WHAT THE TASK REQUIRES - Character for character, transcribe the entries below, minus the images.

Dataset records -

********************

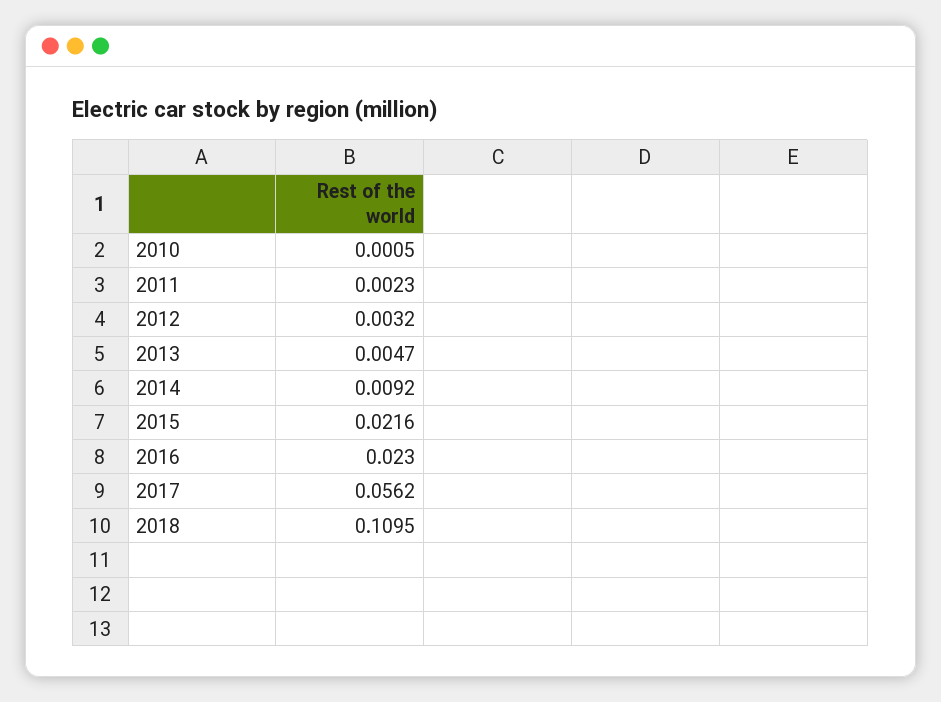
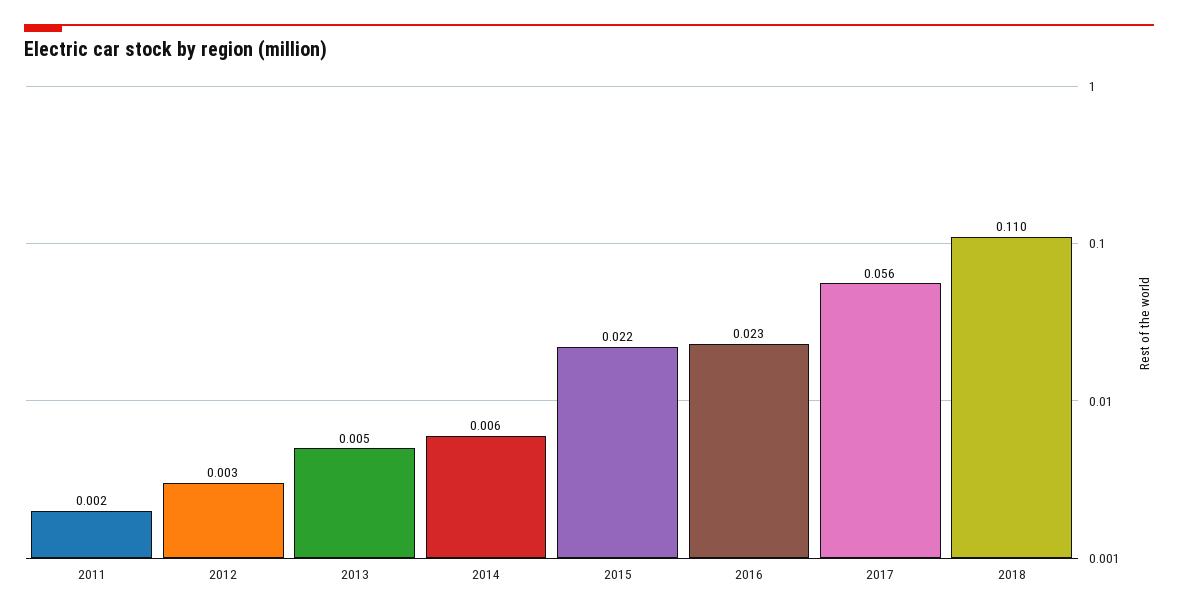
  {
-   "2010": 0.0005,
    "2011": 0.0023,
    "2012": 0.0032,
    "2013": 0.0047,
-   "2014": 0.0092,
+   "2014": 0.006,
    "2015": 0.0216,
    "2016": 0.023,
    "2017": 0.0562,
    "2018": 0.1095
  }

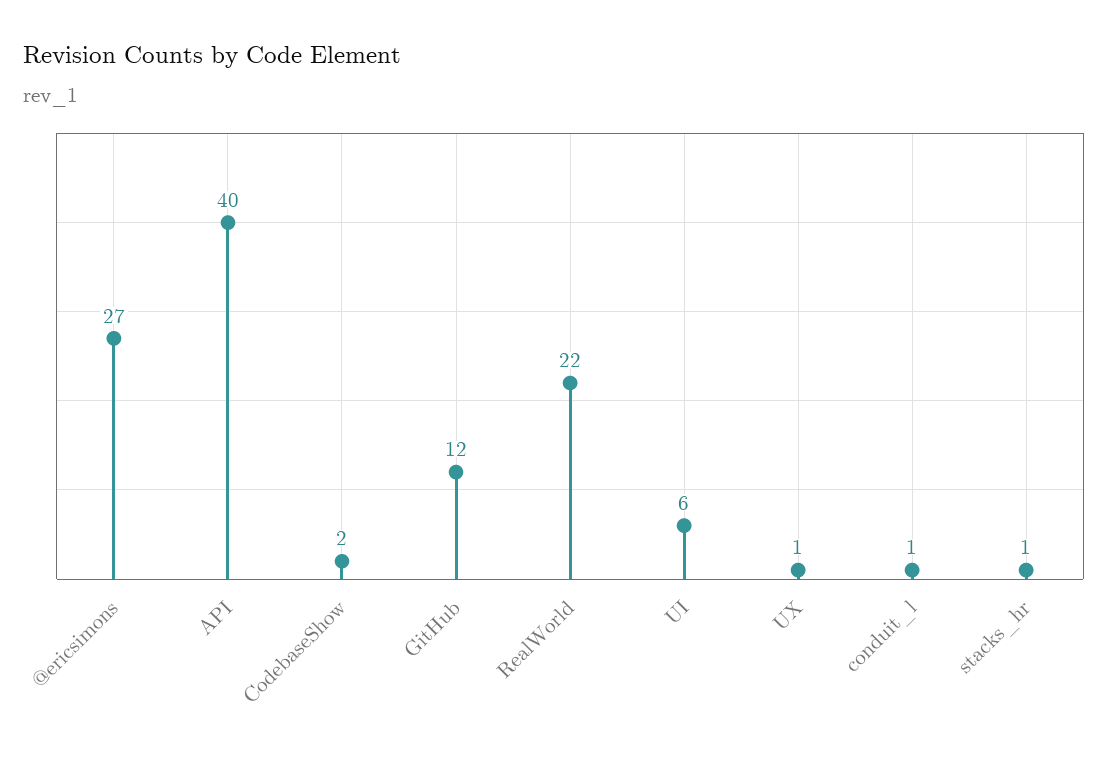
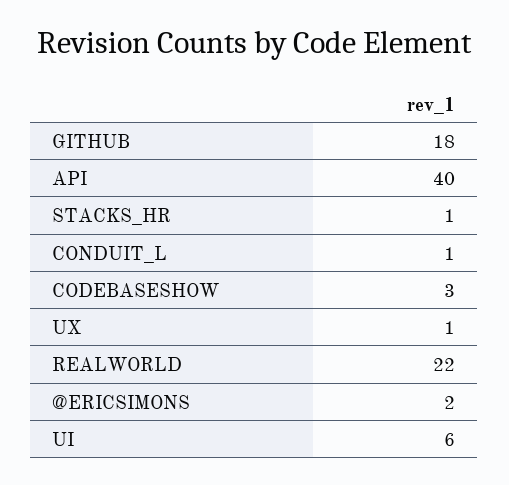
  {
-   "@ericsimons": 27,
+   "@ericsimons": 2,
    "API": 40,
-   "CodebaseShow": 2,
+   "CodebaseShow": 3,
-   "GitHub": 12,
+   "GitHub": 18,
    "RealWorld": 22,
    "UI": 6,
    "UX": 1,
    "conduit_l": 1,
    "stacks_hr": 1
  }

********************

RESULT OF THE TASK -
  {
-   "2010": 0.0005,
    "2011": 0.0023,
    "2012": 0.0032,
    "2013": 0.0047,
-   "2014": 0.0092,
+   "2014": 0.006,
    "2015": 0.0216,
    "2016": 0.023,
    "2017": 0.0562,
    "2018": 0.1095
  }

  {
-   "@ericsimons": 27,
+   "@ericsimons": 2,
    "API": 40,
-   "CodebaseShow": 2,
+   "CodebaseShow": 3,
-   "GitHub": 12,
+   "GitHub": 18,
    "RealWorld": 22,
    "UI": 6,
    "UX": 1,
    "conduit_l": 1,
    "stacks_hr": 1
  }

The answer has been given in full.